The ornately decorated label used extravagant phrases to describe the contents. The plain facts were listed as 46% alcohol by volume: one in 449 bottles filled by hand from a single barrel at Aultmore Distillery in the Western Spey in 2003. 

The flavour leapt out at us: a beautiful dry drop with burnt toffee on toast lurking in the background. Only the smallest dash of water was needed to bring out a mouthful of delight. It was a noble addition to the feast of St Lou and St Giles: the day on which my birthday fell. 

Fred’s contribution was another one of his mysteries in a small plain brown bottle.

“I will give you one hint only” said Fred “the dark edge of Saturn”.

“Is that the hint?” I asked in amazement “Nothing else to go on?”

“That’s it” said Fred – a man of few words as ever.

I tackled the assignment a few days after my 70th, when I had recovered my sense of balance and my spirit of enquiry.

The smell of the spirit reached me strongly, indicating that this drop would be stronger that the Aultmore. The heat tingle was also stronger. The taste was gritty leather with a whiff of peat smoke and hot granite near the sea. There was an after taste of tar and metal. There was a dark edge there alright, but closer to the Western Isles than Saturn.

I thought about Skye for a while but then decided on Islay.

The smokiness was too light to be from Ardbeg, Laphroaig or Lagavulin.

Was it from the Loch Indaal side in the west or the east side facing the Sound of Islay?

I finally settled in the east at Caol Ila as my final bet, but hedged with a second bet on Bunnahabhain a bit further north on the Sound.

Post Hoc Note:
I was 40 kilometres out. It was a Laphroaig after all in spite of being light on smoke. And my hedging bet was another 5 kilometres further north.

The 28th Assignment

The smell of Peat Smoke was oozing out of the sample bottle even though the screw top was on tight.

Fred had dropped the bottle off during one of his typical 30 second visits prior to going to his winter swimming club down at the ocean pool.  He gave no clue whatsoever as to the provenance of the bottle.

Without even unscrewing the bottle I decided it came from Islay or one of the other Western Isles.  The smokiness was enough to convince me of that.

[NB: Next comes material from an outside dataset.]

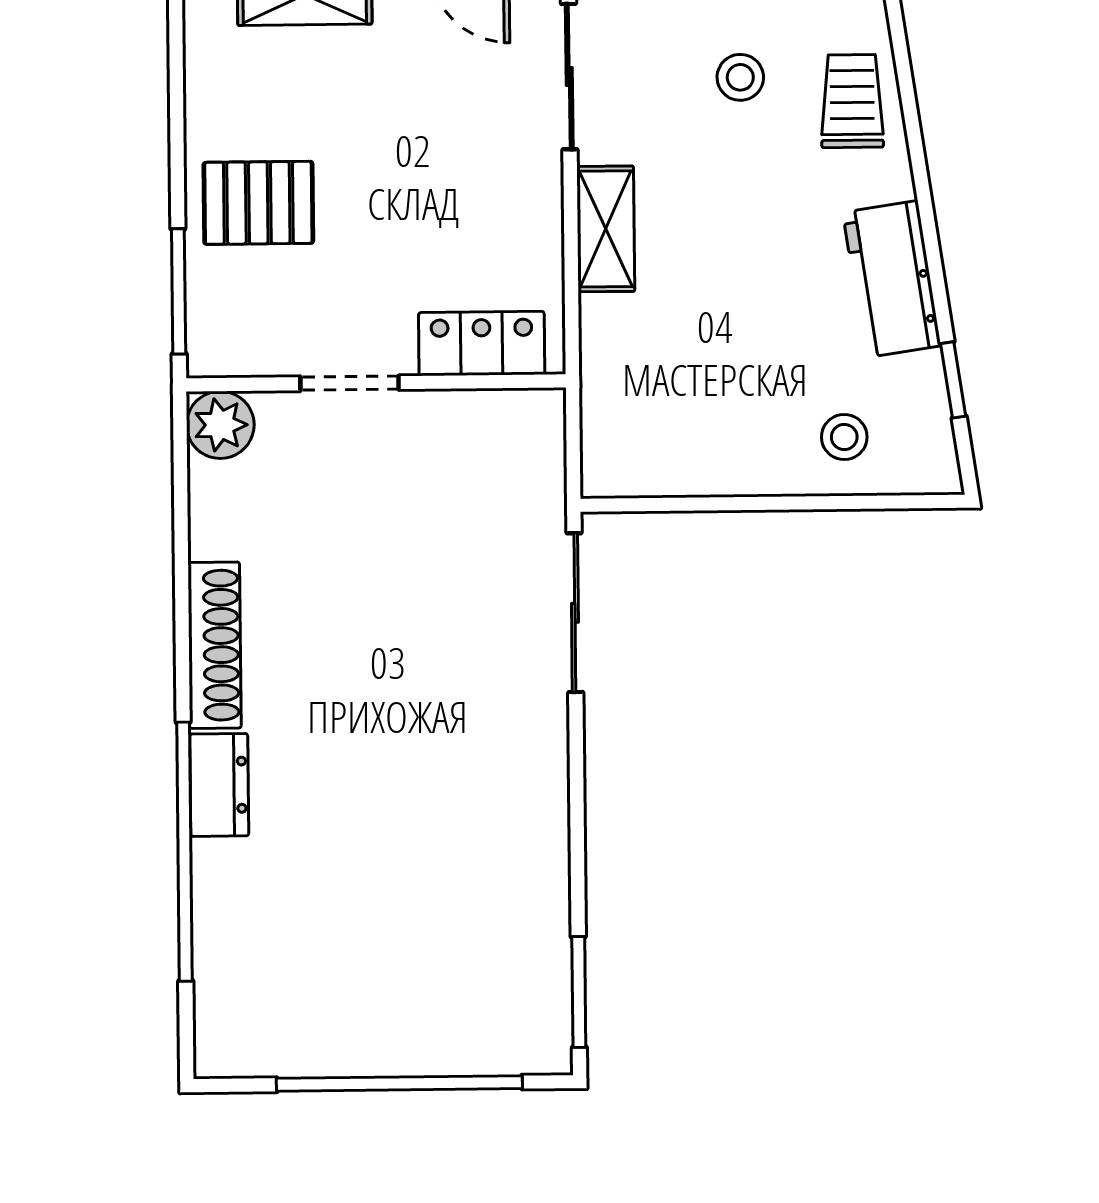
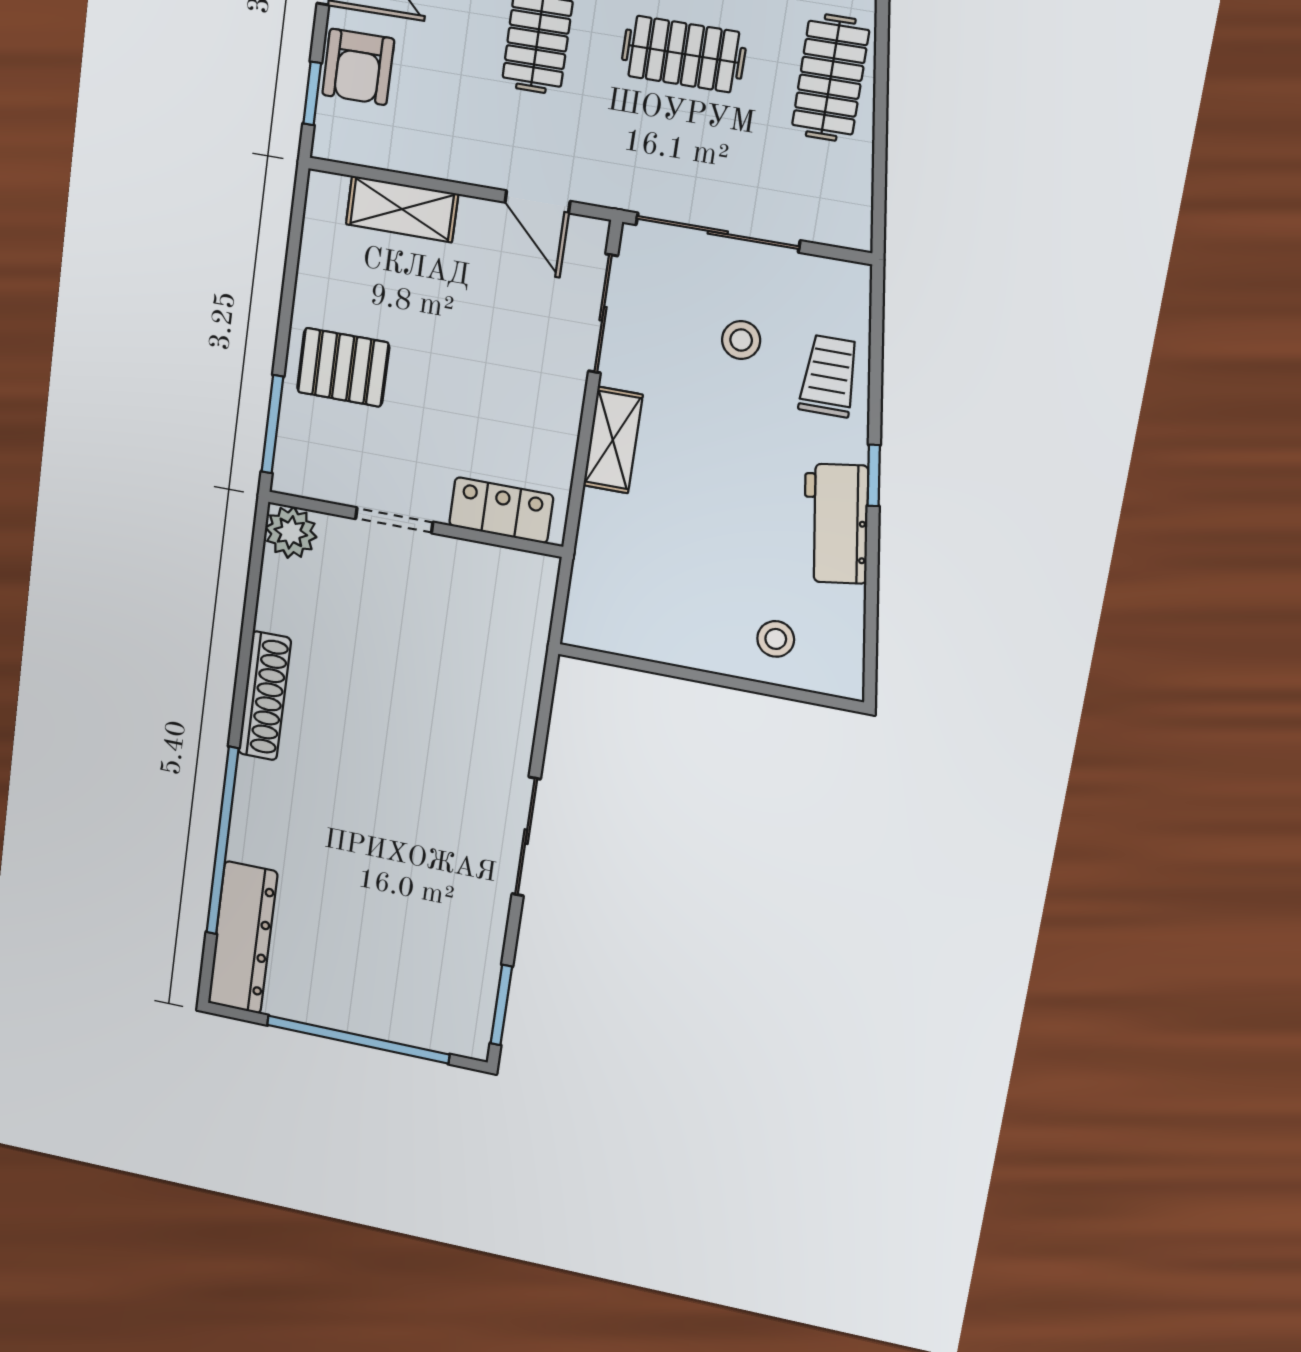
window: (953, 380) -> (874, 475), moved
sliding door: (575, 613) -> (526, 837), moved
dresser: (219, 785) -> (243, 938), moved, width x1.96, depth x1.24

The Beloved drifted past on one of her ceaseless chores.  “Have you been burning something in here” she asked. “No” I said “I have been thinking of peat smoke and you have read my mind”.

The taste was light on the first sip with a rush of wood and peat smoke coming through on the back palate.  There was not enough smoke for an Ardbeg or a Laphroaig and it lacked the dark majesty of the Spey and points north.

My thoughts turned to the cousins of Islay across the Sound.  Auchentoshan came to mind: down the Clyde River from Glasgow.  Auchentoshan is related to Bowmore in having the same owner.  So if the correct answer is Bowmore I will regard that as a near miss.

Post Hoc Note
No 28 was Bruichladdich.  So I was wrong on all counts and 200 miles out. 

Final Note
This series is now over as the author's given up drinking anything except water!